Il convient dès lors de retenir la somme de 93 000 € correspondant à la valeur de l'immeuble au moment de son aliénation, en tenant compte des améliorations imputables à [A] [D].
Le jugement sera ainsi réformé.
Par voie de conséquence, la somme de 6 232,28 €, correspondant aux travaux effectués dans l'immeuble donné à M. [R] [D] et payés par [A] [D], ne saurait être qualifiée de libéralité rapportable à la succession.
Le jugement sera également réformé de ce chef.
Sur les autres demandes
La cour confirmera les dispositions du jugement qui ne sont pas remises en cause par les parties.
Sur les dépens
Aucune des parties n'obtenant entièrement gain de cause devant la cour, chacune d'elles conservera à sa charge ses propres dépens d'appel.

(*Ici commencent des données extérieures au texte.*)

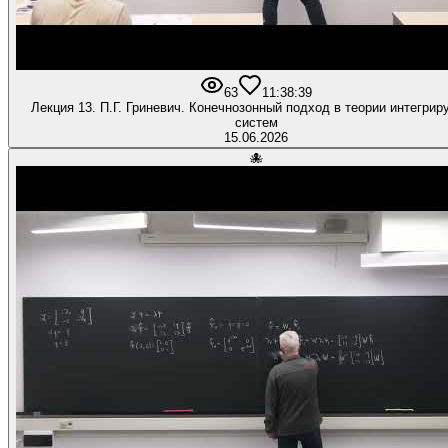
63
1
1:38:39
Лекция 13. П.Г. Гриневич. Конечнозонный подход в теории интегри
систем
15.06.2026
🐙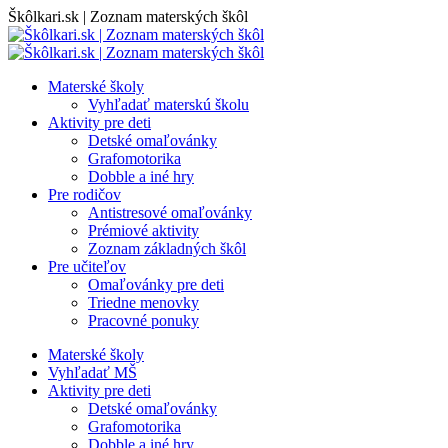
Skip
Škôlkari.sk | Zoznam materských škôl
to
content
Materské školy
Vyhľadať materskú školu
Aktivity pre deti
Detské omaľovánky
Grafomotorika
Dobble a iné hry
Pre rodičov
Antistresové omaľovánky
Prémiové aktivity
Zoznam základných škôl
Pre učiteľov
Omaľovánky pre deti
Triedne menovky
Pracovné ponuky
Materské školy
Vyhľadať MŠ
Aktivity pre deti
Detské omaľovánky
Grafomotorika
Dobble a iné hry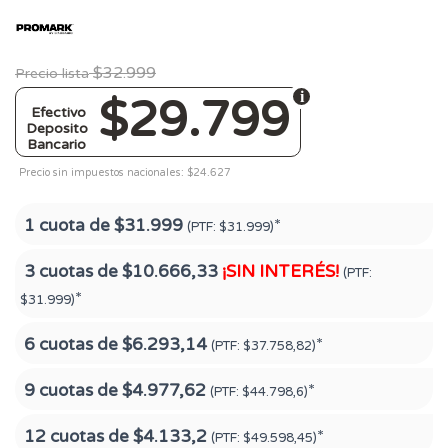
$32.999
Precio lista
$29.799
Efectivo
Deposito
Bancario
Precio sin impuestos nacionales: $24.627
1 cuota de
$31.999
*
(PTF:
$31.999)
3 cuotas de
$10.666,33
¡SIN INTERÉS!
(PTF:
*
$31.999)
6 cuotas de
$6.293,14
*
(PTF:
$37.758,82)
9 cuotas de
$4.977,62
*
(PTF:
$44.798,6)
12 cuotas de
$4.133,2
*
(PTF:
$49.598,45)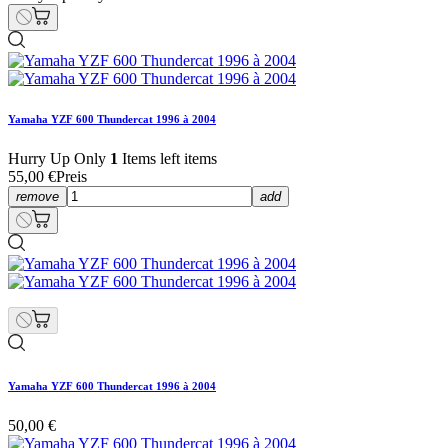
Yamaha YZF 600 Thundercat 1996 à 2004
Hurry Up Only
1
Items left items
55,00 €
Preis
remove
add
Yamaha YZF 600 Thundercat 1996 à 2004
50,00 €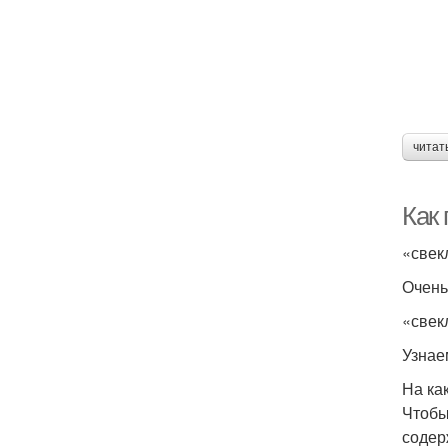
читат
Как
«свек­
Очень 
«свек
Узнаем
На ка
Чтобы 
содер­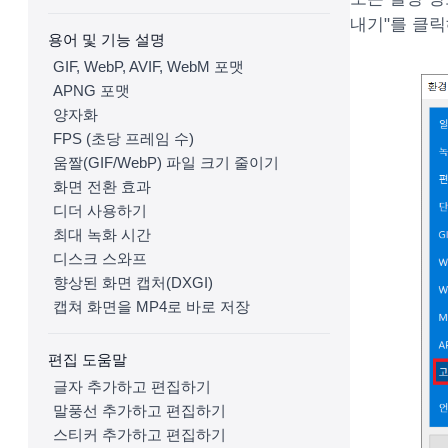
내기"를 클릭
용어 및 기능 설명
GIF, WebP, AVIF, WebM 포맷
APNG 포맷
양자화
FPS (초당 프레임 수)
움짤(GIF/WebP) 파일 크기 줄이기
화면 전환 효과
디더 사용하기
최대 녹화 시간
디스크 스와프
향상된 화면 캡처(DXGI)
캡쳐 화면을 MP4로 바로 저장
편집 도움말
글자 추가하고 편집하기
말풍선 추가하고 편집하기
스티커 추가하고 편집하기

Sur les frais irrépétibles
L'équité ne commande pas de condamner la partie perdante sur le fondement des dispositions de l'article 700 du code de procédure civile.
PAR CES MOTIFS,
la cour, statuant par arrêt contradictoire, après en avoir délibéré conformément à la loi et en dernier ressort,
INFIRME le jugement entrepris en ce qu'il a homologué le rapport d'expertise de l'expert M. [O], en ce qu'il a retenu la valeur vénale de 107 500 € pour la maison d'habitation située à Aguessac, et en ce qu'il a dit que le notaire désigné devrait intégrer dans la masse successorale à partager la somme de 6 232,28 €,
Statuant à nouveau,
FIXE à la somme de 93 000 € la valeur vénale de la maison d'habitation située à Aguessac qui a fait l'objet d'une donation en nue-propriété par acte authentique, le 21 juin 2002, par [A] [D] à son fils M. [R] [D],
DÉBOUTE les consorts [F] de leur demande de réintégration par le notaire, dans la masse successorale à partager, de la somme de 6 232,28 €,
CONFIRME le jugement entrepris s'agissant des autres dispositions critiquées,
DIT que chacune des parties supportera ses propres dépens d'appel,
DIT n'y avoir lieu à condamnation sur le fondement de l'article 700 du code de procédure civile.